**Provided records**:
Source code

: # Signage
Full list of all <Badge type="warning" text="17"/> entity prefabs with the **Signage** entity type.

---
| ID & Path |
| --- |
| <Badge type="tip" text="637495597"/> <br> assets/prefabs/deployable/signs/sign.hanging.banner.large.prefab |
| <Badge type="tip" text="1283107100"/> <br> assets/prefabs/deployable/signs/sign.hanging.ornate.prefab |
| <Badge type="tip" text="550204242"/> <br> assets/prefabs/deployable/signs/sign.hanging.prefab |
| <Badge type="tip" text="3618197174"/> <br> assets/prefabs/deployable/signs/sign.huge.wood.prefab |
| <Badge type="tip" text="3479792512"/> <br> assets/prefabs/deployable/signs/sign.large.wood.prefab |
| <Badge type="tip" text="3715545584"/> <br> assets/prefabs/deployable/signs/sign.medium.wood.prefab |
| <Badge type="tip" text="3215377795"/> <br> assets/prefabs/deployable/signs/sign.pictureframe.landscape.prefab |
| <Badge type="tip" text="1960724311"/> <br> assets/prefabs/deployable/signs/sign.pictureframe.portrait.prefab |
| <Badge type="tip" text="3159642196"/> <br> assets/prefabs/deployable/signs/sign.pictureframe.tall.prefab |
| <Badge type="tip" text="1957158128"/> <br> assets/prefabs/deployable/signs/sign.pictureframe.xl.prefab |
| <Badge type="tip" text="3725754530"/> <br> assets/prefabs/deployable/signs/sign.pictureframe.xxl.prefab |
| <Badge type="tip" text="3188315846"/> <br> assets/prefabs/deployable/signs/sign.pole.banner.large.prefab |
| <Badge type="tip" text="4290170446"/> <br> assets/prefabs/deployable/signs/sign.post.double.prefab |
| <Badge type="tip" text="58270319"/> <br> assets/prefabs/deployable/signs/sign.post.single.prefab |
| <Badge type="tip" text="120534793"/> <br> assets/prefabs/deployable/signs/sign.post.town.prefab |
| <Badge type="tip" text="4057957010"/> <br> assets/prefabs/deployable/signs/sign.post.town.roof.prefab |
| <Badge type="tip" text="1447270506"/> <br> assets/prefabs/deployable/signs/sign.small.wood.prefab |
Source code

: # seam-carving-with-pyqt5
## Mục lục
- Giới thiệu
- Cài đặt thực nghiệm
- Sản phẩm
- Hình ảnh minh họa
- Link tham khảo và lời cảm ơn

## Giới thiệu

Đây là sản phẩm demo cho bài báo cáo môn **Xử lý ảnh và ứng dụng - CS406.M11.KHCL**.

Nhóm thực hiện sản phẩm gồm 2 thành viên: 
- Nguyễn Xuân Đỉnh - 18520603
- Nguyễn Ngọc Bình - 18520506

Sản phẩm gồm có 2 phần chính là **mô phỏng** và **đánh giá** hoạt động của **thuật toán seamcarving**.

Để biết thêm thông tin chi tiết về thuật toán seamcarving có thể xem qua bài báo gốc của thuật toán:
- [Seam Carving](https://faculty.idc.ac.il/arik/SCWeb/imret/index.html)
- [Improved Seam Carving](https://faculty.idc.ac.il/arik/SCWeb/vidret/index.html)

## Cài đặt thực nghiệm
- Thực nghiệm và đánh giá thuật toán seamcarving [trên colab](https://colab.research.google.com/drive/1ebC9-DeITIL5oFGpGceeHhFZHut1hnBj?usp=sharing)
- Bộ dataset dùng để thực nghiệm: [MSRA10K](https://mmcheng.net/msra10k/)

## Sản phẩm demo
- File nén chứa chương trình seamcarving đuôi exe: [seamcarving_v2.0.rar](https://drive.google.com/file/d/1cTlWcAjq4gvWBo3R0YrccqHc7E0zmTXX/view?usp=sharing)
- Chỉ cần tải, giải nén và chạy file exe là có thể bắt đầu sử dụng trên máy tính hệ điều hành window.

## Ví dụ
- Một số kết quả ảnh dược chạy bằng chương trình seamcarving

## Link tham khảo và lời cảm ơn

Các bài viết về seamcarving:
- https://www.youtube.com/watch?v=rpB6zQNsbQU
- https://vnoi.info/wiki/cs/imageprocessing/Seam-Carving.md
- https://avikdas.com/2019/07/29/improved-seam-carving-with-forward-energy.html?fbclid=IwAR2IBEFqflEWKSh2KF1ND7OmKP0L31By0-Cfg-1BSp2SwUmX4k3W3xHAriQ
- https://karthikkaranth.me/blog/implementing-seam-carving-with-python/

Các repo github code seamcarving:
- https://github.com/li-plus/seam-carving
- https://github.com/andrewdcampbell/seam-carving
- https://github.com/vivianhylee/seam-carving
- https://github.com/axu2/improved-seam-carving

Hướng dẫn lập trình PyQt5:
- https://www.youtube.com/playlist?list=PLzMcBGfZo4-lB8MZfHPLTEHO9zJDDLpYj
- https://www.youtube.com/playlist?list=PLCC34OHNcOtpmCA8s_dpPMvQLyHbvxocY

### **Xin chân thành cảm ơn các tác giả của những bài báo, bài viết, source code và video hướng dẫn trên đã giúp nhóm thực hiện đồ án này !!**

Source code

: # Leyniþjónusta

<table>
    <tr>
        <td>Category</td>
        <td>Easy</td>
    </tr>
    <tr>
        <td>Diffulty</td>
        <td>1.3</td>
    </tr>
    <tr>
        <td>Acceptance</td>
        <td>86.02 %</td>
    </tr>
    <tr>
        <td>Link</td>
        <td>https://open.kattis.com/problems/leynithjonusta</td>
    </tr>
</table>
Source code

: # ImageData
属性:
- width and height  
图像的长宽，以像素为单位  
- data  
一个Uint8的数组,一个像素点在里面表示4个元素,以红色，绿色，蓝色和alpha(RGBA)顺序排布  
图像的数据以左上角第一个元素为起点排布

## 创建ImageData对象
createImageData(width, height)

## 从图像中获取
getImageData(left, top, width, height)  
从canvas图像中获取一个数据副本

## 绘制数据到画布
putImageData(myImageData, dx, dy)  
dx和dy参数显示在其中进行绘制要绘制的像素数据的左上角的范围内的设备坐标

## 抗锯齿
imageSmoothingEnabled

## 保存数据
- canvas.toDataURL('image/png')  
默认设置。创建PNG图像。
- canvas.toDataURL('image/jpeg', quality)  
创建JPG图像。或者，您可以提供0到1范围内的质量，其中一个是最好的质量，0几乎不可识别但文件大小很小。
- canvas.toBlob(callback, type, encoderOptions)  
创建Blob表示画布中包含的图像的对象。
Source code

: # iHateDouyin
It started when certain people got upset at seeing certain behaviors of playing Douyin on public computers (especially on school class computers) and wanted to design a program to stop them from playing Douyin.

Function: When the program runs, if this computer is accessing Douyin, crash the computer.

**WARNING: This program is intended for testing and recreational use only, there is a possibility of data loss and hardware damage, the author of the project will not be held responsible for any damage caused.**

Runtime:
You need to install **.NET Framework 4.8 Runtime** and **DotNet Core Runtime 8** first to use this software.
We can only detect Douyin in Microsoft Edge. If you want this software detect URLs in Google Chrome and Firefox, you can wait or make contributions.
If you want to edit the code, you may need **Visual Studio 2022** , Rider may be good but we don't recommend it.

**What to work on**: Wherever a line of the records above contains the string "width", copy that line out.

**Expected answer**:
- width and height  
createImageData(width, height)
getImageData(left, top, width, height)  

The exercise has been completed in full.